Voting is overseen by local and state officials, but national officials take seriously the obligation to protect the voting process, Obama said during a press conference following meetings at the Pentagon defence headquarters.
He said it was unusual for someone to say they had been cheated of a win before the competition was even over.
"Go out there and try to win the election," Obama said.
Trump said this week that he feared November elections would be rigged, echoing statements he made during the party primaries.
Obama maintained that Trump will receive classified security briefings, a standard procedure for major-party presidential nominees.

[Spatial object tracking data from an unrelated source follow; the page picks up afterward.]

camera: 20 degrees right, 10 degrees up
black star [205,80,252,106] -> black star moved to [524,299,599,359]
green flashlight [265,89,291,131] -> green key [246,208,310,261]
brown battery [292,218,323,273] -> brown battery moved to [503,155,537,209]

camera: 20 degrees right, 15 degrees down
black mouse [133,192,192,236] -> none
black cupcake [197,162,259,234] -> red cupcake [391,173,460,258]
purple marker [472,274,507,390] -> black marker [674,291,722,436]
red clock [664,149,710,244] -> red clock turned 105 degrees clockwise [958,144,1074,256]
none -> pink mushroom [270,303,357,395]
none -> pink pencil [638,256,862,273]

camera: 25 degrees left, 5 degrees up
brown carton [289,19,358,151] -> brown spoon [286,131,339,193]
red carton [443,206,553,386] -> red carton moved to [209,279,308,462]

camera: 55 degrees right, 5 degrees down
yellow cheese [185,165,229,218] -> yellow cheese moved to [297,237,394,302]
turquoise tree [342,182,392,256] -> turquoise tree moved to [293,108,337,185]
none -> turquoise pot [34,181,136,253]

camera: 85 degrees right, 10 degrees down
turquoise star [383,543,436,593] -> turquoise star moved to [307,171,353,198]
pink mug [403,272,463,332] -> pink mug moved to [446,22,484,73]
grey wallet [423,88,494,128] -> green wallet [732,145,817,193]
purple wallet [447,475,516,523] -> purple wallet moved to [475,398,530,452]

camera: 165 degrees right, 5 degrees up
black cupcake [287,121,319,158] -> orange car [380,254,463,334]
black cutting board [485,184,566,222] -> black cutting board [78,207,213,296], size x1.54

After becoming their parties' nominees last month, Trump and Democratic candidate Hillary Clinton are both entitled to security briefings, which are meant to prepare them for office.
Obama also declined to weigh in on whether Trump should be given access to the country's nuclear codes. Clinton has repeatedly used concern about his temperament to argue he should not be put in charge of nuclear weapons or be made commander in chief of the military, and a unsubstantiated reports that Trump had asked why the US should not use the weapons had increased concerns.
Obama said he had made clear earlier in the week that he believes Trump is "unfit" for the office and noted "this is serious business."